In late March, Stricker will tee off at the Dinah Shore Tournament Course at Mission Hills Country Club for the Galleri Classic. The event, now in its second year, is named after Grail’s multi-cancer early detection test, a logo that was just added to Stricker’s polo after signing a partnership deal with them last month.

“Cancer has hit all of us in some form or another, whether it’s someone we know, a friend or a relative” Stricker explained. He will also take the blood draw designed to screen for early signs of over 50 types of cancer.

“I’m excited to take the test. Hopefully they don’t find anything but if they do, I can be proactive and get more information on what I need to do,” Stricker said.

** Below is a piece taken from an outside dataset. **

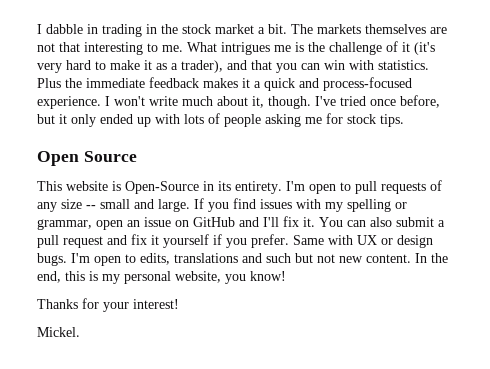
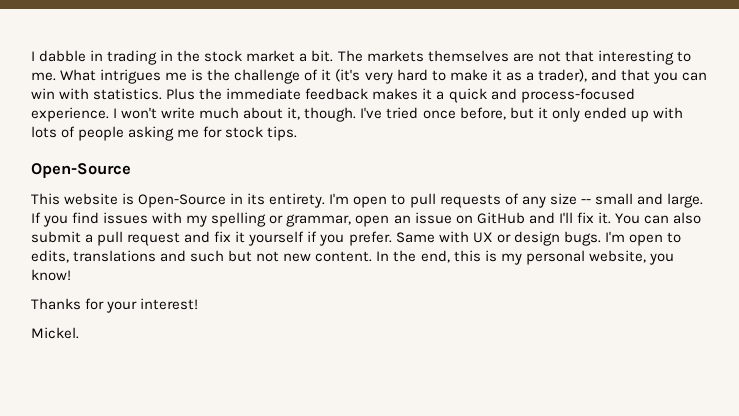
[37,151,137,166] Open Source -> [31,163,131,178] Open-Source

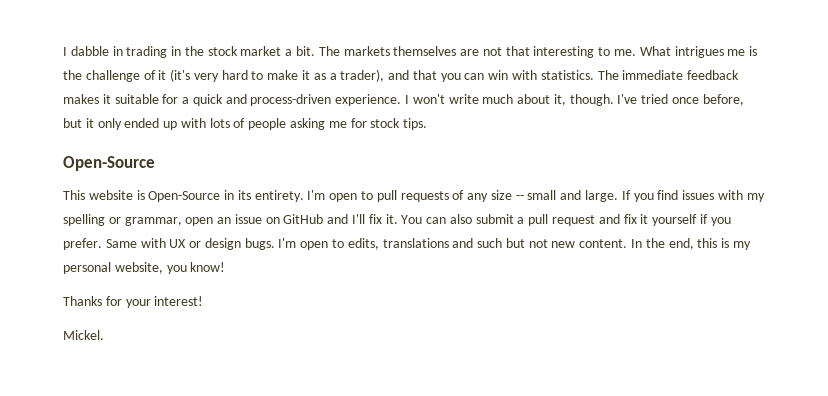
[166,88,223,100] Plus the -> [597,70,619,80] The
(433, 94) none -> [114,94,179,104] suitable for
[520,88,635,103] process-focused -> [250,94,332,106] process-driven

The final test for Stricker will be how he can follow up a wildly successful season with a sequel. He’s currently ranked 17th all time in PGA Tour Champions wins with 17. It would take just three more wins to work his way into the top 10 on a list topped by Bernhard Langer who has an astonishing 46 wins and is still active.

“It’s a crazy amount of wins. Someone told me after I had won those six times last year—’ok now go ahead and do that for five more years and you can catch Bernhard.’ That put it in perspective pretty quickly,” Stricker said.

“The longevity of Langer’s career is amazing and he continues to amaze us. It’s an amazing record and I don’t know if I see that being broken. You’d have to come out at age 50 and right away put the pedal to the metal and keep it going for ten years and that’s going to be hard to do.”